Pretty new to all of this but here goes.

My hubby and I have been trying for 3 years, on my last appointment my consultant referred me for a HSG. I'm worried about the invasiveness of it. I have recently had a pause on treatment due to depression and RTS which is fuelling nervous and worry. I'm worried that if I ask my consultant for something to calm me before the HSG that he may think I'm not ready to re-start my treatment. Help


----------



## Hopeful3429 (Oct 11, 2014)

Hello, I completely understand how you are feeling. I had a HSG several months back and honestly it was over so quickly I dont know what I worried about. It was just me and one nurse, who spent most of the time looking at the screen rather than at me. 
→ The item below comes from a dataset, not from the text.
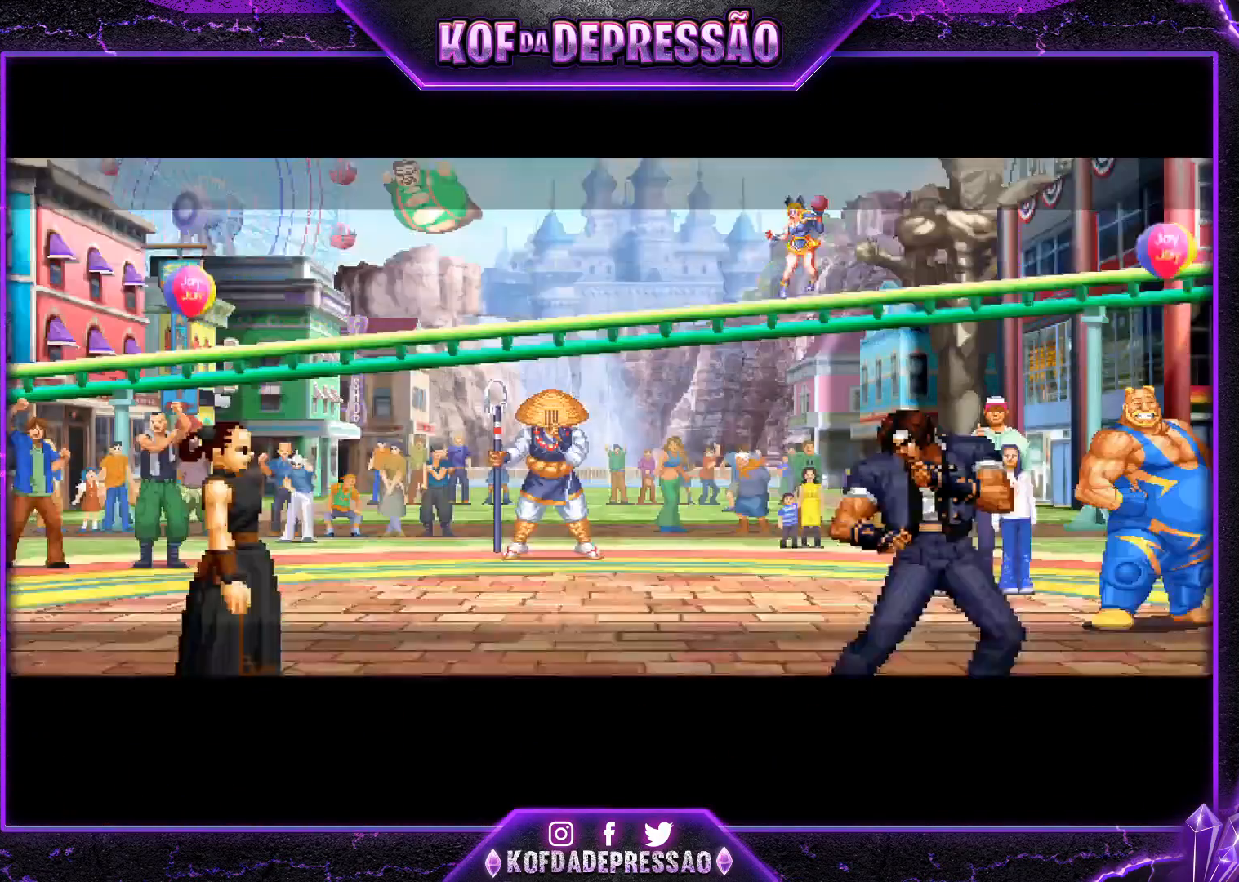
{"buttons": [], "left_stick": "center", "events": [[50, "CIRCLE", "down"], [50, "SQUARE", "down"], [50, "TRIANGLE", "down"], [84, "TRIANGLE", "up"], [100, "CIRCLE", "up"], [117, "SQUARE", "up"], [300, "SQUARE", "down"], [334, "CROSS", "down"], [334, "L2", "down"], [351, "CROSS", "up"], [351, "L2", "up"], [367, "SQUARE", "up"]]}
Try not to worry and remember every test makes you on step closer


----------



## Darcy2012 (Jul 16, 2014)

Hi there
I had a HSG a while ago and I got myself all worked up beforehand so I totally understand. It was over really quickly and the nurses really put me at ease. I was ultimately glad I had it done and needn't have worried as much about it but Its natural I suppose to feel anxious when we don't know what to expect .

Hope all goes well


----------



## CrazyHorse (May 8, 2014)

I had an HSG about 5 years ago and barely felt a thing -- for me, it was no worse than a Pap smear, although it took a bit longer. I know it's hard to tame the anxiety monster, but do try not to worry too much -- the reality is not as bad as the worry, generally speaking.


----------



## nikknakk (Jun 25, 2014)

Thanks, it helps to know that there isn't much to it, Just got to calm the nerves


----------



## emmapoppy (Oct 31, 2014)

I had a hsg two weeks ago and it was ok, bit of a strange feeling and they were playing random music in the background! For me it was the antibiotics afterwards that made me feel a bit odd.


----------



## CharlieJ (Jan 13, 2015)

Hi Nickknakk,

I had a HSG last year before my 1st iVF cycle. Was a bit uncomfortable as dye goes in- a bit like a bad period cramp. Like the others have said its over in a flash. You will be fine and I totally understand your anxiety.

Just know that there are lots of ladies here to support you  .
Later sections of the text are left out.